Assignment –
Starting with the first line below, extract each line through the one that contains "left elbow: (288, 643)", inclusive, excluding pictures.

***** Materials provided

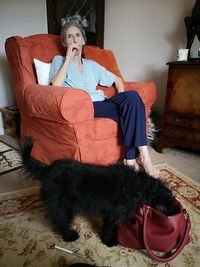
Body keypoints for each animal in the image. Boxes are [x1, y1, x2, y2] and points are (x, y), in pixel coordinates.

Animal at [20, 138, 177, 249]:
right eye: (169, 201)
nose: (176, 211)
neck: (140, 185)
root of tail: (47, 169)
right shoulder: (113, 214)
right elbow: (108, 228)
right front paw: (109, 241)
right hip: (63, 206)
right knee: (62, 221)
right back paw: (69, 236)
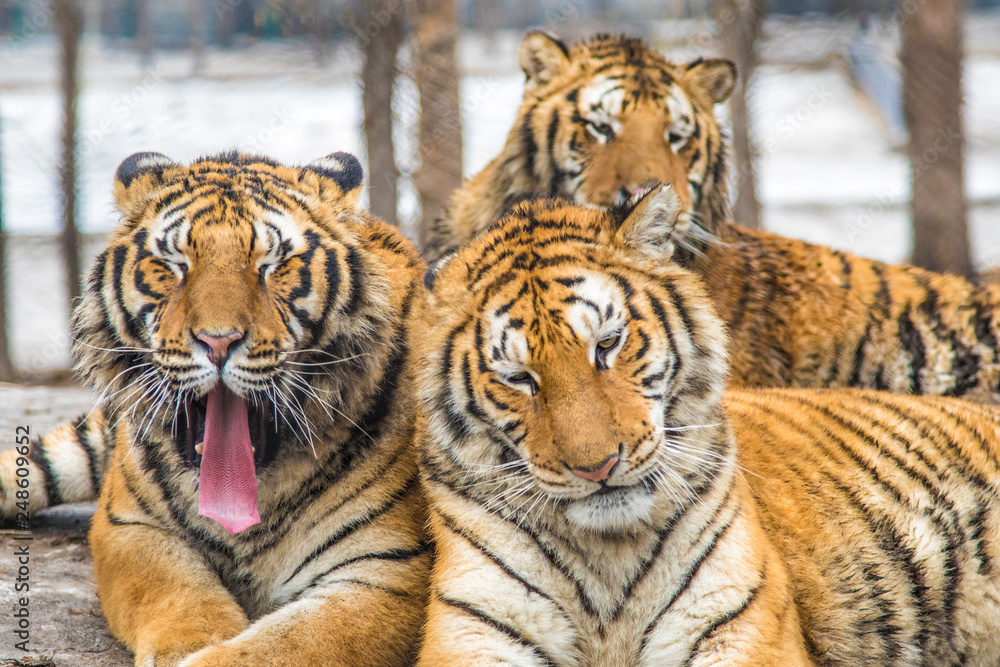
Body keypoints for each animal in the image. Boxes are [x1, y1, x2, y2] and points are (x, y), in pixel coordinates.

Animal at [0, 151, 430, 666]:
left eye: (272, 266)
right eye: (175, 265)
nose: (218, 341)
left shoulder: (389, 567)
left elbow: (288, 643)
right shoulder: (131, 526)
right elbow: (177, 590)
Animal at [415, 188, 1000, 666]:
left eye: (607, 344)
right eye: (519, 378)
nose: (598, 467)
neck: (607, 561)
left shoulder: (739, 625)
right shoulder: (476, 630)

**********

Answer space –
Body keypoints for each animal in the image. Boxes are [x1, y1, x2, y2] and points are (x, y), in pixel coordinates.

Animal at [20, 138, 177, 249]:
right eye: (169, 201)
nose: (176, 211)
neck: (140, 185)
root of tail: (47, 169)
right shoulder: (113, 214)
right elbow: (108, 228)
right front paw: (109, 241)
right hip: (63, 206)
right knee: (62, 221)
right back paw: (69, 236)
Body keypoints for each animal in the image. Boxes are [x1, y1, x2, y2] and points are (x, y), in pixel coordinates.

Animal at [0, 151, 430, 666]:
left eye: (272, 266)
right eye: (175, 265)
nose: (218, 341)
left shoulder: (389, 567)
left elbow: (288, 643)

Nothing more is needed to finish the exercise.